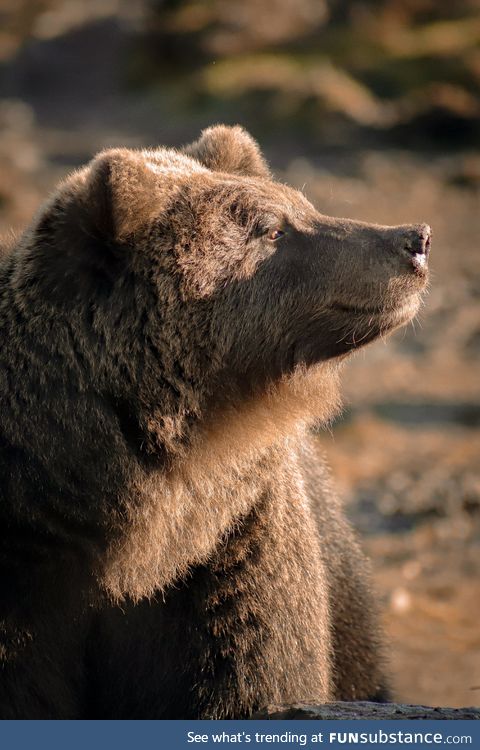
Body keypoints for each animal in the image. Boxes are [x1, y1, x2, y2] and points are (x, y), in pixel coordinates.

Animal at [0, 126, 432, 720]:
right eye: (273, 228)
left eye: (303, 205)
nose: (415, 238)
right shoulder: (26, 561)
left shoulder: (230, 544)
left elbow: (251, 675)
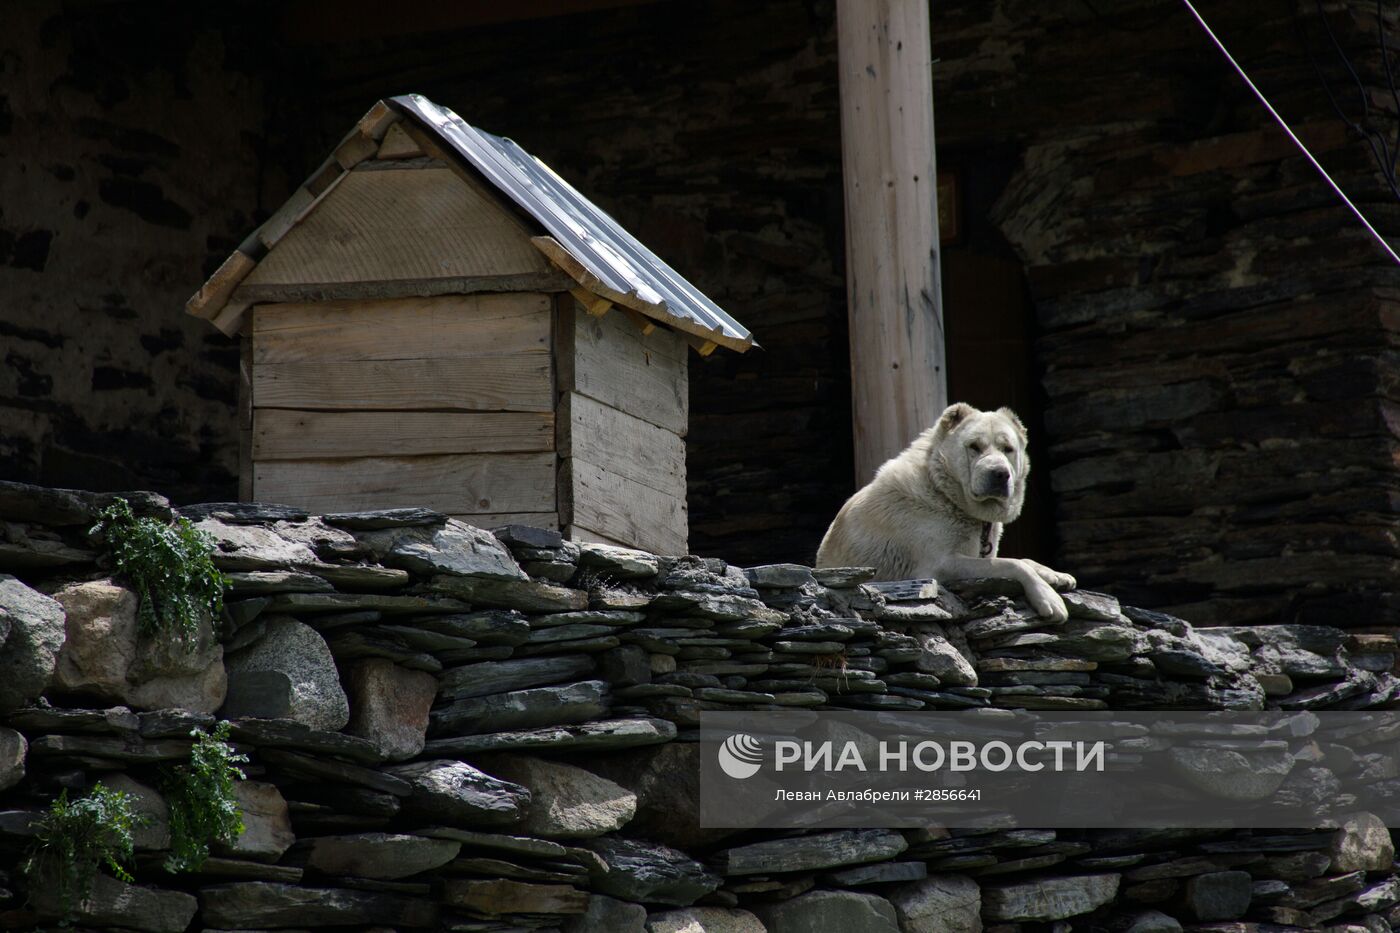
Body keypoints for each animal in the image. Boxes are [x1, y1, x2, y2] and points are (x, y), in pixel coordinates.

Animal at [817, 400, 1075, 616]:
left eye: (1008, 449)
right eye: (974, 446)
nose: (1000, 474)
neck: (943, 491)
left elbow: (1024, 559)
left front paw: (1056, 575)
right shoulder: (939, 566)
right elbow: (1012, 563)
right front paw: (1048, 598)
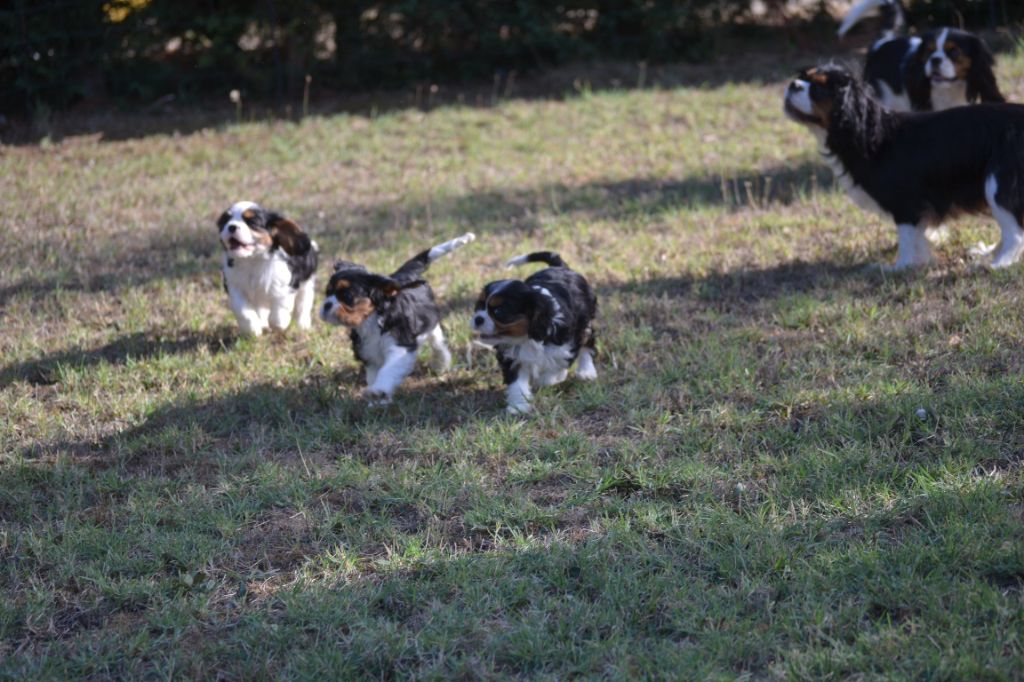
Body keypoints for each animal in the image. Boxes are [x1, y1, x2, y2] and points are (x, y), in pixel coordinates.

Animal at [212, 199, 315, 333]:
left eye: (252, 222)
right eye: (225, 221)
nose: (231, 226)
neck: (252, 260)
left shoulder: (286, 285)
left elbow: (279, 309)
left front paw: (278, 324)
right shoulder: (234, 286)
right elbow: (243, 310)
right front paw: (252, 328)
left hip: (306, 284)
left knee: (303, 304)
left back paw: (303, 324)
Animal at [319, 233, 475, 403]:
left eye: (347, 296)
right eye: (327, 293)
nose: (326, 305)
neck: (372, 319)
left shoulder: (400, 346)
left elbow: (388, 370)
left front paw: (378, 391)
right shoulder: (369, 354)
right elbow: (374, 375)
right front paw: (379, 399)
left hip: (431, 321)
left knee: (438, 342)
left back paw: (440, 363)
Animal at [468, 251, 598, 413]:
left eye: (499, 311)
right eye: (479, 305)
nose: (478, 319)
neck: (526, 337)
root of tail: (560, 267)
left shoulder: (567, 344)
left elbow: (557, 364)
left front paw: (550, 378)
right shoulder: (512, 357)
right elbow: (517, 383)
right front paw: (518, 406)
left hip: (585, 323)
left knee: (587, 344)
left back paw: (586, 371)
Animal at [782, 65, 1024, 270]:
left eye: (819, 89)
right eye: (803, 77)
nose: (793, 84)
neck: (871, 134)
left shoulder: (905, 203)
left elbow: (907, 239)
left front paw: (899, 268)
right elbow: (918, 238)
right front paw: (920, 262)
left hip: (997, 183)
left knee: (1015, 234)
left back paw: (996, 264)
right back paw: (988, 254)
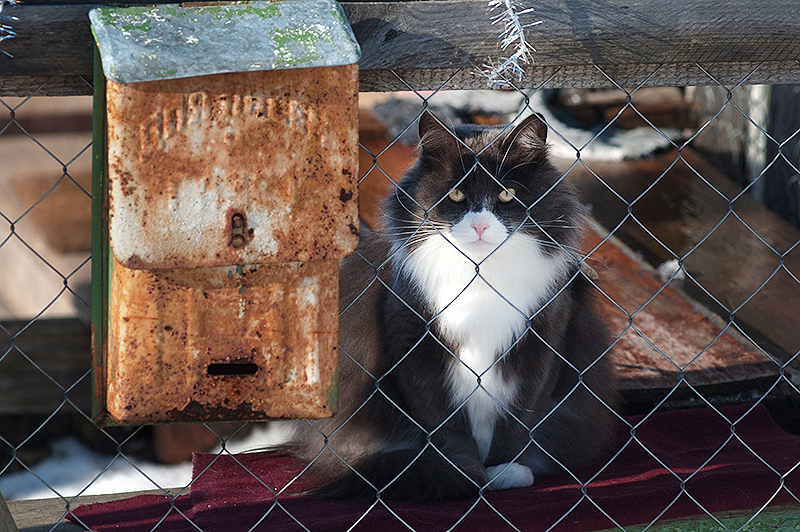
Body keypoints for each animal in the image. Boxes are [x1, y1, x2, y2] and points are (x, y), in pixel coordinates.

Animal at [288, 110, 620, 500]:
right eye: (457, 194)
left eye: (506, 194)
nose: (479, 226)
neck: (480, 275)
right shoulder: (414, 345)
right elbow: (447, 426)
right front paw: (465, 471)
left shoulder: (545, 342)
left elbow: (519, 419)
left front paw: (505, 470)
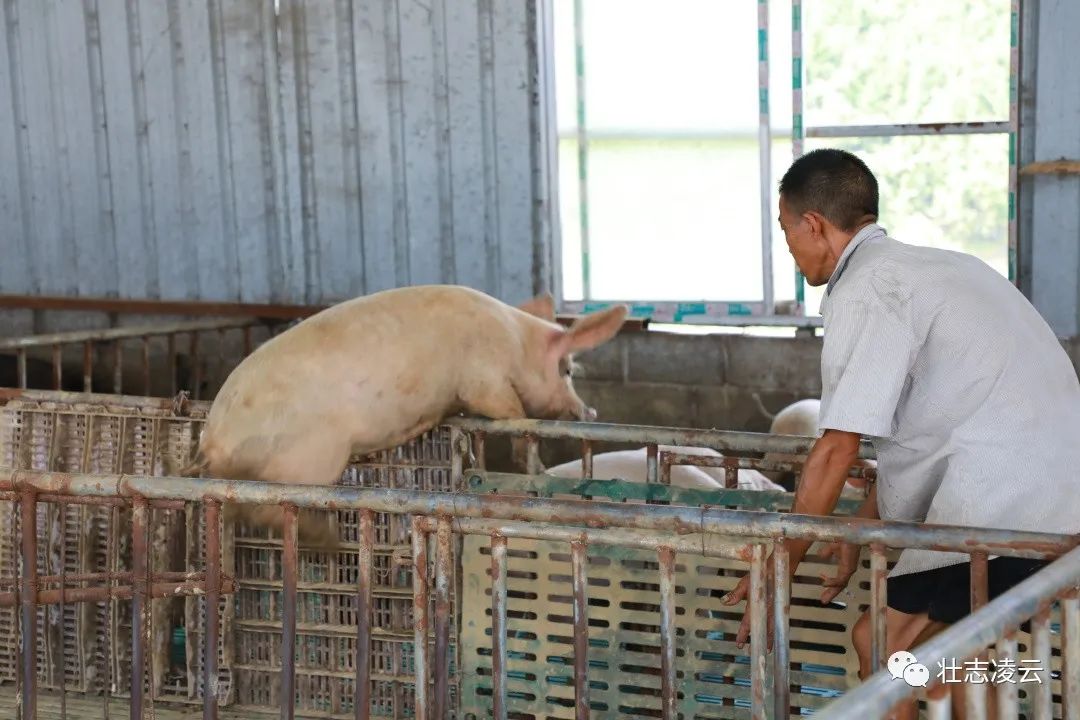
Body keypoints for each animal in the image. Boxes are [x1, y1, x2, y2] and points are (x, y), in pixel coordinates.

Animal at [181, 284, 630, 548]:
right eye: (567, 370)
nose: (589, 410)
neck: (518, 342)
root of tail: (212, 442)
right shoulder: (484, 378)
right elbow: (511, 412)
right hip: (307, 459)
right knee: (266, 506)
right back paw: (326, 541)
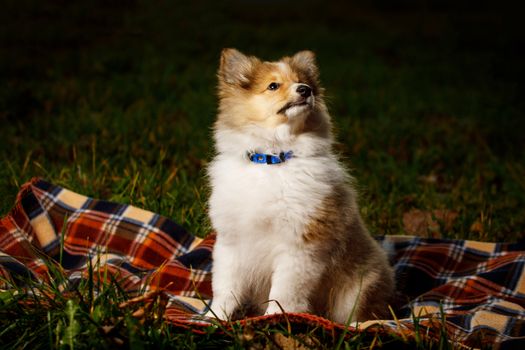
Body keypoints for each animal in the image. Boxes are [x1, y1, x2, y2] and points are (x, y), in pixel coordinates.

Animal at [205, 48, 392, 322]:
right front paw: (213, 318)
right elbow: (225, 287)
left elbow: (284, 291)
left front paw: (274, 318)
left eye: (302, 81)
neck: (272, 160)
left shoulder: (300, 246)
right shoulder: (231, 241)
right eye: (273, 86)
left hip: (357, 291)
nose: (306, 90)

════════════════

> [TASK INSTRUCTIONS]:
Beginning with the line holding "left shoulder: (230, 544)" in the material above, restate word for word each line through the line holding "left front paw: (378, 391)", and exclude pictures.

> [RESPONSE TO THIS TASK]:
left shoulder: (230, 544)
left elbow: (251, 675)
Body keypoints for each animal in the image. Boxes are [x1, y1, x2, y2] and points are (x, y), in pixel coordinates.

Animal at [817, 400, 1075, 616]:
left eye: (1008, 449)
right eye: (974, 446)
nose: (1000, 474)
neck: (943, 491)
left elbow: (1024, 559)
left front paw: (1056, 575)
right shoulder: (939, 566)
right elbow: (1012, 563)
right front paw: (1048, 598)
Body keypoints for each animal in the image. Boxes are [x1, y1, x2, y2] and points are (x, y), in pixel coordinates.

Animal at [212, 199, 315, 333]:
left eye: (252, 222)
right eye: (225, 221)
nose: (231, 226)
neck: (252, 260)
left shoulder: (286, 285)
left elbow: (279, 309)
left front paw: (278, 324)
right shoulder: (234, 286)
right elbow: (243, 310)
right front paw: (252, 328)
left hip: (306, 284)
left knee: (303, 304)
left back paw: (303, 324)
Animal at [319, 233, 475, 403]:
left eye: (347, 296)
right eye: (327, 293)
nose: (326, 305)
neck: (372, 319)
left shoulder: (400, 346)
left elbow: (388, 370)
left front paw: (378, 391)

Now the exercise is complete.